En la que quizás sea la mejor novela sobre internet hasta la fecha, B.R. Yaeger divide la narración en tres vértices. En uno, leemos el foro en el que participa /1404er/ y sus compañeros idénticos y en el que discuten y comparten cosas deleznables. En el segundo seguimos, en tercera persona, algunos fragmentos de la vida del /1404er/ protagonista; y por último hay algunos fragmentos intercalados en cursiva que podrían ser disociaciones del protagonista, notas teóricas, afterimages de videojuegos o delirios, todos en corte más poético.

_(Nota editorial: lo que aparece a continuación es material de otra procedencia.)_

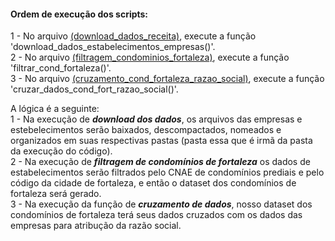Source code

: #### Ordem de execução dos scripts:

1 - No arquivo [(download_dados_receita)](./scraping_download_dados_receita/download_dados_receita.ipynb), execute a função 'download_dados_estabelecimentos_empresas()'.</br>
2 - No arquivo [(filtragem_condominios_fortaleza)](./tratamento_arquivos_receita/filtragem_condominios_fortaleza.ipynb), execute a função 'filtrar_cond_fortaleza()'.</br>
3 - No arquivo [(cruzamento_cond_fortaleza_razao_social)](./tratamento_arquivos_receita/cruzamento_cond_fortaleza_razao_social.ipynb), execute a função 'cruzar_dados_cond_fort_razao_social()'.</br>

A lógica é a seguinte:</br>
1 - Na execução de **_download dos dados_**, os arquivos das empresas e estebelecimentos serão baixados, descompactados, nomeados e organizados em suas respectivas pastas (pasta essa que é irmã da pasta da execução do código).</br>
2 - Na execução de **_filtragem de condomínios de fortaleza_** os dados de estabelecimentos serão filtrados pelo CNAE de condomínios prediais e pelo código da cidade de fortaleza, e então o dataset dos condomínios de fortaleza será gerado.</br>
3 - Na execução da função de **_cruzamento de dados_**, nosso dataset dos condomínios de fortaleza terá seus dados cruzados com os dados das empresas para atribução da razão social.</br>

Quizás lo que más llama la atención del libro al inicio es el propio foro, que es reproducido de forma literal, con todo el texto basura que una puede encontrar cuando entra en internet (timestamps, números de post, nombres idénticos de usuarios). La forma en la que está reproducido permite, al igual que la propia red, leerlos con detenimiento o pasarlos por encima, como si estuviéramos deslizando hacia abajo. En este foro lo que más se premia es la falta de sorpresa hacia cualquier contenido horrible, la ausencia de sentimientos y la amoralidad. Por muy gore y explícitas que sean las imágenes que se consumen, hay cierta irrealidad en ellas. Al protagonista le irritará, por ejemplo, el calor que emite el cuerpo de su madre o percibirá su propio semen al masturbarse como una suerte de silicona, no como material biológico. Por mucho que los usuarios vean anos reventados y violaciones terribles, parecen incapaces de aceptar un mínimo de biología en sus fantasías. El sudor o la mierda real probablemente los haría vomitar de forma más radical que a cualquiera de nosotros.

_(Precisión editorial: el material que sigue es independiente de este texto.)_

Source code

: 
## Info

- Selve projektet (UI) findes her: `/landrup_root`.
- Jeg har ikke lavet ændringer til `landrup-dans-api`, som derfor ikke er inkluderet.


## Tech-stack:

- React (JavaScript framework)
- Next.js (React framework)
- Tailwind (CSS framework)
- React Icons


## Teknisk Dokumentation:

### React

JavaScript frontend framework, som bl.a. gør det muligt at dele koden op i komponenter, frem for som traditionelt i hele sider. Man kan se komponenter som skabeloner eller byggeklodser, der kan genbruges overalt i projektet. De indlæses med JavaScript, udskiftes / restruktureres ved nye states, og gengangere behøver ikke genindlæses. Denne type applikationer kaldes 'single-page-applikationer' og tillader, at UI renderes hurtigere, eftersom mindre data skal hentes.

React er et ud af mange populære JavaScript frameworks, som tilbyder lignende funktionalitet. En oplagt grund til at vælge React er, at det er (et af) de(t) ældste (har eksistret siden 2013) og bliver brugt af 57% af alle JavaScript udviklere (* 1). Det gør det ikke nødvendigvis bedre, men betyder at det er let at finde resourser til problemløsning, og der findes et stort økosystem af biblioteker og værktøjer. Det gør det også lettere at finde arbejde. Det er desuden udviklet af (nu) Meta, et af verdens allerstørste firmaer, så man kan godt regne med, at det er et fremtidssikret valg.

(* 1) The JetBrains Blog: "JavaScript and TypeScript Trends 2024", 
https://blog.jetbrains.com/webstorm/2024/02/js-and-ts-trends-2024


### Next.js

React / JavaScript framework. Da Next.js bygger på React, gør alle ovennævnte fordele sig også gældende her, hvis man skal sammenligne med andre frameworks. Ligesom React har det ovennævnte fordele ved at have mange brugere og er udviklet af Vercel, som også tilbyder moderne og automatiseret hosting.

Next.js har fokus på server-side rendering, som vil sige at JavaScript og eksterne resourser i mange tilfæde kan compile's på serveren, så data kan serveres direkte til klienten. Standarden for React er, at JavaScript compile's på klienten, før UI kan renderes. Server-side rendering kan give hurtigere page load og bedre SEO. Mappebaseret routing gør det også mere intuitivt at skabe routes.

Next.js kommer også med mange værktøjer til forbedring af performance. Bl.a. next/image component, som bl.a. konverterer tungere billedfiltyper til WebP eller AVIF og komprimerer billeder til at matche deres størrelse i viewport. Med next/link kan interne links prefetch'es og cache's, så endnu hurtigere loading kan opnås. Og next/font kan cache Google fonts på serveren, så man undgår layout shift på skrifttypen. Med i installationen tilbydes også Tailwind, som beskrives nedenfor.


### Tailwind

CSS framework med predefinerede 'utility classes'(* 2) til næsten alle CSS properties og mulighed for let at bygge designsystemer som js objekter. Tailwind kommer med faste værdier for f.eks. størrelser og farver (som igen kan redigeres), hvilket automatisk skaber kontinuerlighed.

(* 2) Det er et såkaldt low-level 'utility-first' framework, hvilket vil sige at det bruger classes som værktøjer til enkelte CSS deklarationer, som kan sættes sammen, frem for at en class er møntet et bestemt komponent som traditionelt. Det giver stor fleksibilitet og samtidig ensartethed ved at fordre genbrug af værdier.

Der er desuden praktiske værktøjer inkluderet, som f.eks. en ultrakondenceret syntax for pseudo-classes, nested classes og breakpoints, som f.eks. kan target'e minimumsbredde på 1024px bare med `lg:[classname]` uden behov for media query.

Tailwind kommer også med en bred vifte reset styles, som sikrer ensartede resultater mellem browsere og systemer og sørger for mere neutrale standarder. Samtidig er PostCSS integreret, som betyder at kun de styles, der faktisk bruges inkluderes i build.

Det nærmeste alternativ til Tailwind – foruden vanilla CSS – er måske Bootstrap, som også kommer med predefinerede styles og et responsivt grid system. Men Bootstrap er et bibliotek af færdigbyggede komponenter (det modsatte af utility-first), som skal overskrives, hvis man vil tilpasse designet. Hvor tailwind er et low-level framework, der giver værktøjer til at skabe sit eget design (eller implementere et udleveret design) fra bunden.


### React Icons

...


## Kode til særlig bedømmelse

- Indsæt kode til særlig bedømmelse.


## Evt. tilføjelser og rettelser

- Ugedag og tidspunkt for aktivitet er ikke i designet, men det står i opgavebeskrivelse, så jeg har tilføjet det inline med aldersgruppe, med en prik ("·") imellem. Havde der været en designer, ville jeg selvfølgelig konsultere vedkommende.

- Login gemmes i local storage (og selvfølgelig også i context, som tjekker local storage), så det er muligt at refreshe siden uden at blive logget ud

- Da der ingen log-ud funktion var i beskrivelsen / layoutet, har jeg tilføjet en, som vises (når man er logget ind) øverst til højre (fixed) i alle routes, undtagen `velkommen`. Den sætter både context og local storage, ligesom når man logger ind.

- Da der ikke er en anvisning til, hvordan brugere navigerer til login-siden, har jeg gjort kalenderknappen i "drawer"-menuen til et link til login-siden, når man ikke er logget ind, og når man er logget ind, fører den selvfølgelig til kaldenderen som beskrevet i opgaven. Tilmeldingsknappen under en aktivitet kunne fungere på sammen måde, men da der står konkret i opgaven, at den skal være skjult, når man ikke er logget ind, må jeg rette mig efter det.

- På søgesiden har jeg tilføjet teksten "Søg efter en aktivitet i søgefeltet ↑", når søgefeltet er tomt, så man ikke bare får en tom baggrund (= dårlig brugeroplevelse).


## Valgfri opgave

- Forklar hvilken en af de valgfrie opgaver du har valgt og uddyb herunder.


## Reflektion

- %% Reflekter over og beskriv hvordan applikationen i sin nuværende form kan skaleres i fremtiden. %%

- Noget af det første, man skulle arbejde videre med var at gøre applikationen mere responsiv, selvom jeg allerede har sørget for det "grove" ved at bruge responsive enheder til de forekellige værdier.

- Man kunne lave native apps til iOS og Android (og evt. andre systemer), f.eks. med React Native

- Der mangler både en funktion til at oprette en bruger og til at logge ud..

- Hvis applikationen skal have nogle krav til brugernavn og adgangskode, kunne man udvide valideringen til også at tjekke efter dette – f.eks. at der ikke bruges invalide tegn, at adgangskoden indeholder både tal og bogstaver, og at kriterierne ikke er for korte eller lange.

Como decía, en paralelo a esta sucesión de posteos seguimos la narración en tercera persona de la no-vida del protagonista en su habitación. En el prólogo a la edición inglesa del libro, la comentarista Edia Connole relaciona la novela con el pensamiento de Bataille, y cómo a partir de su obra podemos pensar que la experiencia del sufrimiento ayuda a trascender la propia identidad, a trascender el yo. Sin embargo, aquí pareciera que la forma en la que /1404er/ quiere trascender es evitándose todo dolor (su experiencia, adocenada en la habitación, no permite ni un solo pensamiento propio, ni un riesgo real). Como una radicalización de esa conducta escapista que todos tenemos a veces con nuestro teléfono, mientras scrolleamos contenido para no aguantarnos a nosotros mismos . En esa renuncia a sufrir, él renuncia incluso a su nombre, pues toda su existencia se basa en intervenir en ese lugar donde todos se llaman igual.

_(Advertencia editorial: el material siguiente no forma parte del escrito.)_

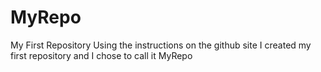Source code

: # MyRepo
My First Repository
Using the instructions on the github site I created my first repository and I chose to call it MyRepo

Muchas veces en filosofía contemporánea se ha hablado de la disolución del sujeto, en tanto que forma arcaica, coercitiva e ilustrada. Pero hay dos formas de romper los límites de dicha subjetividad. Por un lado, podría pensarse que todos somos multitudes, que cada ser humano es «una sala llena de gente», como decía Pynchon. Pero la opción del protagonista (en la que muchas veces caemos) es justamente la contraria: el sujeto deja de ser sujeto no porque sea multitud, sino porque es parte de un flujo que lo trasciende. Si el yo es plural es porque se disuelve en un anonimato de voces que no se anclan a nada, solo consumen y son, en sí mismas, poco más que una pared en la que rebotan productos. Esta tendencia a la desrealización y a la despersonalización es la que nos permite entender cómo han proliferado dos tipos de mensajes al mismo tiempo en las comunidades de la manosfera que se han derramado al resto de los rincones de internet: la sensación de irrealidad constante (otros seres humanos pueden ser considerados NPCs, la realidad parece más fabricada y sintética que meramente experimentada, crecen la sospechas de que todo esto sea solo un videojuego o una simulación) y la necesidad de formar parte de algo más grande apostando por ideales prestados de una tradición dudosa (una Europa rearmada, una esposa tradwife y dos hijos, una misión histórica de Occidente) «/1404er/ no midió las horas, ni los días, ni el estado de su cuerpo. Ahora estaba en otro lugar. Un lugar separado de sus paredes, de su dormitorio, de su casa, del Ordenador y su historia». Ese deseo de estar separado de todo y a la vez integrado en una totalidad es el que da sentido a la novela.